Problem to work on
Please copy out each entry, word for word.

Listed entries
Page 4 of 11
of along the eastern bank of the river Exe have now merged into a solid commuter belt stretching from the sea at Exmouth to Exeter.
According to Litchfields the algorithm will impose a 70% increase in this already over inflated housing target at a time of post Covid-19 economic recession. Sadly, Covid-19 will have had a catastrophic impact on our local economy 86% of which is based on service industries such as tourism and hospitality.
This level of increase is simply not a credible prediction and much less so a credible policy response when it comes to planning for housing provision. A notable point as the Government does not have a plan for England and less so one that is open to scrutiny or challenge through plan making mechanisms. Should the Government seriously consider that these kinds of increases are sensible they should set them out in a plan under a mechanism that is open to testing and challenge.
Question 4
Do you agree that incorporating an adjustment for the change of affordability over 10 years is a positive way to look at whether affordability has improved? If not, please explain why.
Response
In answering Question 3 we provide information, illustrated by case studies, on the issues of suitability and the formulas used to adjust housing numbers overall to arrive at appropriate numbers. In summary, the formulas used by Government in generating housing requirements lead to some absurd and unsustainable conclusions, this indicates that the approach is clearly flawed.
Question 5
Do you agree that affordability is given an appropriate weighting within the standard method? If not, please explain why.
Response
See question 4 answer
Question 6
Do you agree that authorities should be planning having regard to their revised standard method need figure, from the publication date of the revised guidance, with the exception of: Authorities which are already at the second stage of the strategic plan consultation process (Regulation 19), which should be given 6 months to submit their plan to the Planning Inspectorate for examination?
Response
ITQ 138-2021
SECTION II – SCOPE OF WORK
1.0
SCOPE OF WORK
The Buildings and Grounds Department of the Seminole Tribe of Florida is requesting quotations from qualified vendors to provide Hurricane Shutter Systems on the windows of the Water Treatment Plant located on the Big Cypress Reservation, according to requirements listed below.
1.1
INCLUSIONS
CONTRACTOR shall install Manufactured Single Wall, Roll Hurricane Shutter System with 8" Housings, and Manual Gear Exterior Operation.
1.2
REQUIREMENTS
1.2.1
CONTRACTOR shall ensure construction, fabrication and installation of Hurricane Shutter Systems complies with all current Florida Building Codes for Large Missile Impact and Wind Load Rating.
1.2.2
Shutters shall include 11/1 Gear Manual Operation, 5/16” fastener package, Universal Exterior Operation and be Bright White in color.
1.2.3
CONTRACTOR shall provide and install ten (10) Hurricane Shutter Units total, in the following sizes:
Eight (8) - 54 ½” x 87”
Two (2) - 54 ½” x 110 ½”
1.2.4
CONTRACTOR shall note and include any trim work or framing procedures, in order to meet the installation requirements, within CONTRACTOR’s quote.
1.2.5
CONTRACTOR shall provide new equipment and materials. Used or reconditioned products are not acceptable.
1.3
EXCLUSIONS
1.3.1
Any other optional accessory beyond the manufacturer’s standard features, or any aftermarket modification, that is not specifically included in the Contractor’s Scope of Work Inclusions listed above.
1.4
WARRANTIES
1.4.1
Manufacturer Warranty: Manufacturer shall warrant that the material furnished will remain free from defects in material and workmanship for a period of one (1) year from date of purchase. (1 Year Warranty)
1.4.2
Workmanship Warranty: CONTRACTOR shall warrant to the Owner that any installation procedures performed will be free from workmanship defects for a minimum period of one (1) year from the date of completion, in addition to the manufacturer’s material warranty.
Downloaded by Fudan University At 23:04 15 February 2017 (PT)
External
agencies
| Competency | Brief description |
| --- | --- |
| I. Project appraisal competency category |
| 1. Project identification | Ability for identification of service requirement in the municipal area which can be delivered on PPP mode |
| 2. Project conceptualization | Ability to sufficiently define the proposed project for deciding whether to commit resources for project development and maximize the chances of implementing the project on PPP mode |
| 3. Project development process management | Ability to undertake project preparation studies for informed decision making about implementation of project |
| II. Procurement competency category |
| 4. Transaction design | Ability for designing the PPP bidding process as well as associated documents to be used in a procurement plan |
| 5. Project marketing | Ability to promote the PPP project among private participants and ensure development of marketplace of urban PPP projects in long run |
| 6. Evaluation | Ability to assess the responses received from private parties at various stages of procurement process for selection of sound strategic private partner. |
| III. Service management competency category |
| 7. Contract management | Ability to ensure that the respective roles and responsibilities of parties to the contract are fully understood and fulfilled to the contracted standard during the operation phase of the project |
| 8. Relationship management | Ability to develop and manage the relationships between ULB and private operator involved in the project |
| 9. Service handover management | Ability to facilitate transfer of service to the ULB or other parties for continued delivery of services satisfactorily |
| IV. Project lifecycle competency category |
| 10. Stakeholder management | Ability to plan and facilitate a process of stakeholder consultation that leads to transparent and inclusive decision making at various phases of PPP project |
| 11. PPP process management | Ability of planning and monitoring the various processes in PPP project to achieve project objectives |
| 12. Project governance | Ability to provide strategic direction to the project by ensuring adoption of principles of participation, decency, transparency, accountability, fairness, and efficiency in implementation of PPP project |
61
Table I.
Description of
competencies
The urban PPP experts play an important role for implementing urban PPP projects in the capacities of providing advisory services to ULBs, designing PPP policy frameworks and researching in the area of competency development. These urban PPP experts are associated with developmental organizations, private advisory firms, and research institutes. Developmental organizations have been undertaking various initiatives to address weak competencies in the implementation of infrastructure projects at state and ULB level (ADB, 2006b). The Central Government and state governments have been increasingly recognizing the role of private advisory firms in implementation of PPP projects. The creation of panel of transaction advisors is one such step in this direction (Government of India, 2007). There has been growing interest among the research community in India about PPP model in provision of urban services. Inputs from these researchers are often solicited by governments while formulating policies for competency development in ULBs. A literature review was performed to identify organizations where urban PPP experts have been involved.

Expected answer
Page 4 of 11
of along the eastern bank of the river Exe have now merged into a solid commuter belt stretching from the sea at Exmouth to Exeter.
According to Litchfields the algorithm will impose a 70% increase in this already over inflated housing target at a time of post Covid-19 economic recession. Sadly, Covid-19 will have had a catastrophic impact on our local economy 86% of which is based on service industries such as tourism and hospitality.
This level of increase is simply not a credible prediction and much less so a credible policy response when it comes to planning for housing provision. A notable point as the Government does not have a plan for England and less so one that is open to scrutiny or challenge through plan making mechanisms. Should the Government seriously consider that these kinds of increases are sensible they should set them out in a plan under a mechanism that is open to testing and challenge.
Question 4
Do you agree that incorporating an adjustment for the change of affordability over 10 years is a positive way to look at whether affordability has improved? If not, please explain why.
Response
In answering Question 3 we provide information, illustrated by case studies, on the issues of suitability and the formulas used to adjust housing numbers overall to arrive at appropriate numbers. In summary, the formulas used by Government in generating housing requirements lead to some absurd and unsustainable conclusions, this indicates that the approach is clearly flawed.
Question 5
Do you agree that affordability is given an appropriate weighting within the standard method? If not, please explain why.
Response
See question 4 answer
Question 6
Do you agree that authorities should be planning having regard to their revised standard method need figure, from the publication date of the revised guidance, with the exception of: Authorities which are already at the second stage of the strategic plan consultation process (Regulation 19), which should be given 6 months to submit their plan to the Planning Inspectorate for examination?
Response
ITQ 138-2021
SECTION II – SCOPE OF WORK
1.0
SCOPE OF WORK
The Buildings and Grounds Department of the Seminole Tribe of Florida is requesting quotations from qualified vendors to provide Hurricane Shutter Systems on the windows of the Water Treatment Plant located on the Big Cypress Reservation, according to requirements listed below.
1.1
INCLUSIONS
CONTRACTOR shall install Manufactured Single Wall, Roll Hurricane Shutter System with 8" Housings, and Manual Gear Exterior Operation.
1.2
REQUIREMENTS
1.2.1
CONTRACTOR shall ensure construction, fabrication and installation of Hurricane Shutter Systems complies with all current Florida Building Codes for Large Missile Impact and Wind Load Rating.
1.2.2
Shutters shall include 11/1 Gear Manual Operation, 5/16” fastener package, Universal Exterior Operation and be Bright White in color.
1.2.3
CONTRACTOR shall provide and install ten (10) Hurricane Shutter Units total, in the following sizes:
Eight (8) - 54 ½” x 87”
Two (2) - 54 ½” x 110 ½”
1.2.4
CONTRACTOR shall note and include any trim work or framing procedures, in order to meet the installation requirements, within CONTRACTOR’s quote.
1.2.5
CONTRACTOR shall provide new equipment and materials. Used or reconditioned products are not acceptable.
1.3
EXCLUSIONS
1.3.1
Any other optional accessory beyond the manufacturer’s standard features, or any aftermarket modification, that is not specifically included in the Contractor’s Scope of Work Inclusions listed above.
1.4
WARRANTIES
1.4.1
Manufacturer Warranty: Manufacturer shall warrant that the material furnished will remain free from defects in material and workmanship for a period of one (1) year from date of purchase. (1 Year Warranty)
1.4.2
Workmanship Warranty: CONTRACTOR shall warrant to the Owner that any installation procedures performed will be free from workmanship defects for a minimum period of one (1) year from the date of completion, in addition to the manufacturer’s material warranty.
Downloaded by Fudan University At 23:04 15 February 2017 (PT)
External
agencies
| Competency | Brief description |
| --- | --- |
| I. Project appraisal competency category |
| 1. Project identification | Ability for identification of service requirement in the municipal area which can be delivered on PPP mode |
| 2. Project conceptualization | Ability to sufficiently define the proposed project for deciding whether to commit resources for project development and maximize the chances of implementing the project on PPP mode |
| 3. Project development process management | Ability to undertake project preparation studies for informed decision making about implementation of project |
| II. Procurement competency category |
| 4. Transaction design | Ability for designing the PPP bidding process as well as associated documents to be used in a procurement plan |
| 5. Project marketing | Ability to promote the PPP project among private participants and ensure development of marketplace of urban PPP projects in long run |
| 6. Evaluation | Ability to assess the responses received from private parties at various stages of procurement process for selection of sound strategic private partner. |
| III. Service management competency category |
| 7. Contract management | Ability to ensure that the respective roles and responsibilities of parties to the contract are fully understood and fulfilled to the contracted standard during the operation phase of the project |
| 8. Relationship management | Ability to develop and manage the relationships between ULB and private operator involved in the project |
| 9. Service handover management | Ability to facilitate transfer of service to the ULB or other parties for continued delivery of services satisfactorily |
| IV. Project lifecycle competency category |
| 10. Stakeholder management | Ability to plan and facilitate a process of stakeholder consultation that leads to transparent and inclusive decision making at various phases of PPP project |
| 11. PPP process management | Ability of planning and monitoring the various processes in PPP project to achieve project objectives |
| 12. Project governance | Ability to provide strategic direction to the project by ensuring adoption of principles of participation, decency, transparency, accountability, fairness, and efficiency in implementation of PPP project |
61
Table I.
Description of
competencies
The urban PPP experts play an important role for implementing urban PPP projects in the capacities of providing advisory services to ULBs, designing PPP policy frameworks and researching in the area of competency development. These urban PPP experts are associated with developmental organizations, private advisory firms, and research institutes. Developmental organizations have been undertaking various initiatives to address weak competencies in the implementation of infrastructure projects at state and ULB level (ADB, 2006b). The Central Government and state governments have been increasingly recognizing the role of private advisory firms in implementation of PPP projects. The creation of panel of transaction advisors is one such step in this direction (Government of India, 2007). There has been growing interest among the research community in India about PPP model in provision of urban services. Inputs from these researchers are often solicited by governments while formulating policies for competency development in ULBs. A literature review was performed to identify organizations where urban PPP experts have been involved.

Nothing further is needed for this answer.